• Collected data

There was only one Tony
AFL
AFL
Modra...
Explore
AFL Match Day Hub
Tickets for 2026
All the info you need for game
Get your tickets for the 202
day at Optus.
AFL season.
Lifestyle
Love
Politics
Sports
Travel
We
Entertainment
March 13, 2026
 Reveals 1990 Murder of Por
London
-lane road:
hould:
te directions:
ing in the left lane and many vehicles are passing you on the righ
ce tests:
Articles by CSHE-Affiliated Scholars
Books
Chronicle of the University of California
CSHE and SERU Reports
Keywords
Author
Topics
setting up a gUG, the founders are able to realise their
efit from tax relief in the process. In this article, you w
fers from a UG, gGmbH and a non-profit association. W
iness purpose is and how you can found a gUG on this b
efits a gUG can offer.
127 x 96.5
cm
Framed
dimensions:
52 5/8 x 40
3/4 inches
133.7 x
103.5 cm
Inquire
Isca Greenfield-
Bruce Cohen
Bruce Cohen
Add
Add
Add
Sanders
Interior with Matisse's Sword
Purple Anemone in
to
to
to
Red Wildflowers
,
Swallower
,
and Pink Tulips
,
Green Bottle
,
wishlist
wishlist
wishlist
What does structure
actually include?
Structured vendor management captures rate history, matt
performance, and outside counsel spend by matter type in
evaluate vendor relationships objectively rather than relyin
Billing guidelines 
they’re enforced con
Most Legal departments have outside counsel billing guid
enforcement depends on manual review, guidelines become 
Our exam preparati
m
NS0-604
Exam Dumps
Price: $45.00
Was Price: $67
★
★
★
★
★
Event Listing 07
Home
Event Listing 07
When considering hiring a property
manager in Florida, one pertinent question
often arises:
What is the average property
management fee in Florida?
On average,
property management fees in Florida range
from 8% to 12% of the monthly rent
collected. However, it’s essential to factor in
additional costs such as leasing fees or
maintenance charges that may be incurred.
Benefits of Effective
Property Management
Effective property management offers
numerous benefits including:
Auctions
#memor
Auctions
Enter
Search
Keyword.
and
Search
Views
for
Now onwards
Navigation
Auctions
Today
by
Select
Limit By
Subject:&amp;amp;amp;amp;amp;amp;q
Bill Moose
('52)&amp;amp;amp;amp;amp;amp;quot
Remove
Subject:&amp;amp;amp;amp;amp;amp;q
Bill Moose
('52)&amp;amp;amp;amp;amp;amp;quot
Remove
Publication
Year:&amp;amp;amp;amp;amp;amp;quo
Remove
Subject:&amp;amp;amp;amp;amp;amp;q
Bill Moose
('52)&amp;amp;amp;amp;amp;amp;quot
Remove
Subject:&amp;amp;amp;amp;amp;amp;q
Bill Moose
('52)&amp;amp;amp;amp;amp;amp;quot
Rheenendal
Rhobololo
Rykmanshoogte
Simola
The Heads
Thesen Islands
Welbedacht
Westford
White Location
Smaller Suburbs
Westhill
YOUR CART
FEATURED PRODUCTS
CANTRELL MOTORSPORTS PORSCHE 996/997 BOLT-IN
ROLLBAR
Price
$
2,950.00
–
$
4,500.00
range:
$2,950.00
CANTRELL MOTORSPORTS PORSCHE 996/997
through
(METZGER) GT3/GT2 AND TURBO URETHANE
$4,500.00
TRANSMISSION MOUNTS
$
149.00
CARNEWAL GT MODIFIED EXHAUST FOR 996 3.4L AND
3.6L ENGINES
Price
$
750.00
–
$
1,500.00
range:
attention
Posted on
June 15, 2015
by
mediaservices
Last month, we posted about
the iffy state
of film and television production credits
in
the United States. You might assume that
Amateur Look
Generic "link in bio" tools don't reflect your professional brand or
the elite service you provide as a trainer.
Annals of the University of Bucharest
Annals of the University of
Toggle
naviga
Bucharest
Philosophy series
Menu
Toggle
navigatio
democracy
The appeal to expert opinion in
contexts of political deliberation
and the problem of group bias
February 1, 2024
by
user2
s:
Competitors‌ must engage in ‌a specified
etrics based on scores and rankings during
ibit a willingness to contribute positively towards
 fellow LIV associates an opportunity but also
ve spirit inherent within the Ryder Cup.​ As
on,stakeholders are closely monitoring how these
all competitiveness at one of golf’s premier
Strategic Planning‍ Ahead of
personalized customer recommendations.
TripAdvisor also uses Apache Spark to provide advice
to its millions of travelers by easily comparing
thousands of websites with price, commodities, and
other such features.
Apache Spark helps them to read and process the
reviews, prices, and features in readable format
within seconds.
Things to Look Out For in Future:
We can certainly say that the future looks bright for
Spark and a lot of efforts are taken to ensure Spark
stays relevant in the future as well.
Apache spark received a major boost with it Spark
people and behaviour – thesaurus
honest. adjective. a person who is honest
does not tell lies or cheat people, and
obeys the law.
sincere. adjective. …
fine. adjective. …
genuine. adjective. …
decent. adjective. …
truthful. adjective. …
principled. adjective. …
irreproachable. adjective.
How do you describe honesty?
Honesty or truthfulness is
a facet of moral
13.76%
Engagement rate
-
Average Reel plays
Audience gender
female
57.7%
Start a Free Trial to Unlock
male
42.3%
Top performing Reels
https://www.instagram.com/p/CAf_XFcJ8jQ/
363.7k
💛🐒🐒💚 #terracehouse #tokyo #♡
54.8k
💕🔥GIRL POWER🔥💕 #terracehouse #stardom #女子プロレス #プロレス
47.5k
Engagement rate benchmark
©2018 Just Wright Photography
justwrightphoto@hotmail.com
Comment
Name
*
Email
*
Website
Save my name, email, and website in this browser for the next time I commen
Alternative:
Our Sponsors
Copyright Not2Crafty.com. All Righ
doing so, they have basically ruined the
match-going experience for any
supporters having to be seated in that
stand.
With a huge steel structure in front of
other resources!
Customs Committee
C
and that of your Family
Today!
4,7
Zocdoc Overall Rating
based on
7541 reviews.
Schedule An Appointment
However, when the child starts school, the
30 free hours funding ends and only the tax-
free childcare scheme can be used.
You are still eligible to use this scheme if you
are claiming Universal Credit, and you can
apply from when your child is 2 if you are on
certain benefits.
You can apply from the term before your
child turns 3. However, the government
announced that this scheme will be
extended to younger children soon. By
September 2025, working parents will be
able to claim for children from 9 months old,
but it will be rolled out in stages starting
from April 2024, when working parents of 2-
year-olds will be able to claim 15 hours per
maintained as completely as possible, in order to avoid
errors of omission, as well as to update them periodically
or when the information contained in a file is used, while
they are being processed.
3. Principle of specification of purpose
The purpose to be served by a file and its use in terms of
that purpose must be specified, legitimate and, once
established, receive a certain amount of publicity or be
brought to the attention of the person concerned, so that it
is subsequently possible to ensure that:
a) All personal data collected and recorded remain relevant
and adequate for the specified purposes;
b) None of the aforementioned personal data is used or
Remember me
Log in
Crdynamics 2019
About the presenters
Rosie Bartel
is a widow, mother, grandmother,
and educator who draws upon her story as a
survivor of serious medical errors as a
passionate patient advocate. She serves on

• Exercise
Turn the text of every row above into a JSON list of strings, with one string per line and no blank lines.

• Output for this task
[
  "There was only one Tony",
  "AFL",
  "AFL",
  "Modra...",
  "Explore",
  "AFL Match Day Hub",
  "Tickets for 2026",
  "All the info you need for game",
  "Get your tickets for the 202",
  "day at Optus.",
  "AFL season.",
  "Lifestyle",
  "Love",
  "Politics",
  "Sports",
  "Travel",
  "We",
  "Entertainment",
  "March 13, 2026",
  " Reveals 1990 Murder of Por",
  "London",
  "-lane road:",
  "hould:",
  "te directions:",
  "ing in the left lane and many vehicles are passing you on the righ",
  "ce tests:",
  "Articles by CSHE-Affiliated Scholars",
  "Books",
  "Chronicle of the University of California",
  "CSHE and SERU Reports",
  "Keywords",
  "Author",
  "Topics",
  "setting up a gUG, the founders are able to realise their",
  "efit from tax relief in the process. In this article, you w",
  "fers from a UG, gGmbH and a non-profit association. W",
  "iness purpose is and how you can found a gUG on this b",
  "efits a gUG can offer.",
  "127 x 96.5",
  "cm",
  "Framed",
  "dimensions:",
  "52 5/8 x 40",
  "3/4 inches",
  "133.7 x",
  "103.5 cm",
  "Inquire",
  "Isca Greenfield-",
  "Bruce Cohen",
  "Bruce Cohen",
  "Add",
  "Add",
  "Add",
  "Sanders",
  "Interior with Matisse's Sword",
  "Purple Anemone in",
  "to",
  "to",
  "to",
  "Red Wildflowers",
  ",",
  "Swallower",
  ",",
  "and Pink Tulips",
  ",",
  "Green Bottle",
  ",",
  "wishlist",
  "wishlist",
  "wishlist",
  "What does structure",
  "actually include?",
  "Structured vendor management captures rate history, matt",
  "performance, and outside counsel spend by matter type in",
  "evaluate vendor relationships objectively rather than relyin",
  "Billing guidelines ",
  "they’re enforced con",
  "Most Legal departments have outside counsel billing guid",
  "enforcement depends on manual review, guidelines become ",
  "Our exam preparati",
  "m",
  "NS0-604",
  "Exam Dumps",
  "Price: $45.00",
  "Was Price: $67",
  "★",
  "★",
  "★",
  "★",
  "★",
  "Event Listing 07",
  "Home",
  "Event Listing 07",
  "When considering hiring a property",
  "manager in Florida, one pertinent question",
  "often arises:",
  "What is the average property",
  "management fee in Florida?",
  "On average,",
  "property management fees in Florida range",
  "from 8% to 12% of the monthly rent",
  "collected. However, it’s essential to factor in",
  "additional costs such as leasing fees or",
  "maintenance charges that may be incurred.",
  "Benefits of Effective",
  "Property Management",
  "Effective property management offers",
  "numerous benefits including:",
  "Auctions",
  "#memor",
  "Auctions",
  "Enter",
  "Search",
  "Keyword.",
  "and",
  "Search",
  "Views",
  "for",
  "Now onwards",
  "Navigation",
  "Auctions",
  "Today",
  "by",
  "Select",
  "Limit By",
  "Subject:&amp;amp;amp;amp;amp;amp;q",
  "Bill Moose",
  "('52)&amp;amp;amp;amp;amp;amp;quot",
  "Remove",
  "Subject:&amp;amp;amp;amp;amp;amp;q",
  "Bill Moose",
  "('52)&amp;amp;amp;amp;amp;amp;quot",
  "Remove",
  "Publication",
  "Year:&amp;amp;amp;amp;amp;amp;quo",
  "Remove",
  "Subject:&amp;amp;amp;amp;amp;amp;q",
  "Bill Moose",
  "('52)&amp;amp;amp;amp;amp;amp;quot",
  "Remove",
  "Subject:&amp;amp;amp;amp;amp;amp;q",
  "Bill Moose",
  "('52)&amp;amp;amp;amp;amp;amp;quot",
  "Rheenendal",
  "Rhobololo",
  "Rykmanshoogte",
  "Simola",
  "The Heads",
  "Thesen Islands",
  "Welbedacht",
  "Westford",
  "White Location",
  "Smaller Suburbs",
  "Westhill",
  "YOUR CART",
  "FEATURED PRODUCTS",
  "CANTRELL MOTORSPORTS PORSCHE 996/997 BOLT-IN",
  "ROLLBAR",
  "Price",
  "$",
  "2,950.00",
  "–",
  "$",
  "4,500.00",
  "range:",
  "$2,950.00",
  "CANTRELL MOTORSPORTS PORSCHE 996/997",
  "through",
  "(METZGER) GT3/GT2 AND TURBO URETHANE",
  "$4,500.00",
  "TRANSMISSION MOUNTS",
  "$",
  "149.00",
  "CARNEWAL GT MODIFIED EXHAUST FOR 996 3.4L AND",
  "3.6L ENGINES",
  "Price",
  "$",
  "750.00",
  "–",
  "$",
  "1,500.00",
  "range:",
  "attention",
  "Posted on",
  "June 15, 2015",
  "by",
  "mediaservices",
  "Last month, we posted about",
  "the iffy state",
  "of film and television production credits",
  "in",
  "the United States. You might assume that",
  "Amateur Look",
  "Generic \"link in bio\" tools don't reflect your professional brand or",
  "the elite service you provide as a trainer.",
  "Annals of the University of Bucharest",
  "Annals of the University of",
  "Toggle",
  "naviga",
  "Bucharest",
  "Philosophy series",
  "Menu",
  "Toggle",
  "navigatio",
  "democracy",
  "The appeal to expert opinion in",
  "contexts of political deliberation",
  "and the problem of group bias",
  "February 1, 2024",
  "by",
  "user2",
  "s:",
  "Competitors‌ must engage in ‌a specified",
  "etrics based on scores and rankings during",
  "ibit a willingness to contribute positively towards",
  " fellow LIV associates an opportunity but also",
  "ve spirit inherent within the Ryder Cup.​ As",
  "on,stakeholders are closely monitoring how these",
  "all competitiveness at one of golf’s premier",
  "Strategic Planning‍ Ahead of",
  "personalized customer recommendations.",
  "TripAdvisor also uses Apache Spark to provide advice",
  "to its millions of travelers by easily comparing",
  "thousands of websites with price, commodities, and",
  "other such features.",
  "Apache Spark helps them to read and process the",
  "reviews, prices, and features in readable format",
  "within seconds.",
  "Things to Look Out For in Future:",
  "We can certainly say that the future looks bright for",
  "Spark and a lot of efforts are taken to ensure Spark",
  "stays relevant in the future as well.",
  "Apache spark received a major boost with it Spark",
  "people and behaviour – thesaurus",
  "honest. adjective. a person who is honest",
  "does not tell lies or cheat people, and",
  "obeys the law.",
  "sincere. adjective. …",
  "fine. adjective. …",
  "genuine. adjective. …",
  "decent. adjective. …",
  "truthful. adjective. …",
  "principled. adjective. …",
  "irreproachable. adjective.",
  "How do you describe honesty?",
  "Honesty or truthfulness is",
  "a facet of moral",
  "13.76%",
  "Engagement rate",
  "-",
  "Average Reel plays",
  "Audience gender",
  "female",
  "57.7%",
  "Start a Free Trial to Unlock",
  "male",
  "42.3%",
  "Top performing Reels",
  "https://www.instagram.com/p/CAf_XFcJ8jQ/",
  "363.7k",
  "💛🐒🐒💚 #terracehouse #tokyo #♡",
  "54.8k",
  "💕🔥GIRL POWER🔥💕 #terracehouse #stardom #女子プロレス #プロレス",
  "47.5k",
  "Engagement rate benchmark",
  "©2018 Just Wright Photography",
  "justwrightphoto@hotmail.com",
  "Comment",
  "Name",
  "*",
  "Email",
  "*",
  "Website",
  "Save my name, email, and website in this browser for the next time I commen",
  "Alternative:",
  "Our Sponsors",
  "Copyright Not2Crafty.com. All Righ",
  "doing so, they have basically ruined the",
  "match-going experience for any",
  "supporters having to be seated in that",
  "stand.",
  "With a huge steel structure in front of",
  "other resources!",
  "Customs Committee",
  "C",
  "and that of your Family",
  "Today!",
  "4,7",
  "Zocdoc Overall Rating",
  "based on",
  "7541 reviews.",
  "Schedule An Appointment",
  "However, when the child starts school, the",
  "30 free hours funding ends and only the tax-",
  "free childcare scheme can be used.",
  "You are still eligible to use this scheme if you",
  "are claiming Universal Credit, and you can",
  "apply from when your child is 2 if you are on",
  "certain benefits.",
  "You can apply from the term before your",
  "child turns 3. However, the government",
  "announced that this scheme will be",
  "extended to younger children soon. By",
  "September 2025, working parents will be",
  "able to claim for children from 9 months old,",
  "but it will be rolled out in stages starting",
  "from April 2024, when working parents of 2-",
  "year-olds will be able to claim 15 hours per",
  "maintained as completely as possible, in order to avoid",
  "errors of omission, as well as to update them periodically",
  "or when the information contained in a file is used, while",
  "they are being processed.",
  "3. Principle of specification of purpose",
  "The purpose to be served by a file and its use in terms of",
  "that purpose must be specified, legitimate and, once",
  "established, receive a certain amount of publicity or be",
  "brought to the attention of the person concerned, so that it",
  "is subsequently possible to ensure that:",
  "a) All personal data collected and recorded remain relevant",
  "and adequate for the specified purposes;",
  "b) None of the aforementioned personal data is used or",
  "Remember me",
  "Log in",
  "Crdynamics 2019",
  "About the presenters",
  "Rosie Bartel",
  "is a widow, mother, grandmother,",
  "and educator who draws upon her story as a",
  "survivor of serious medical errors as a",
  "passionate patient advocate. She serves on"
]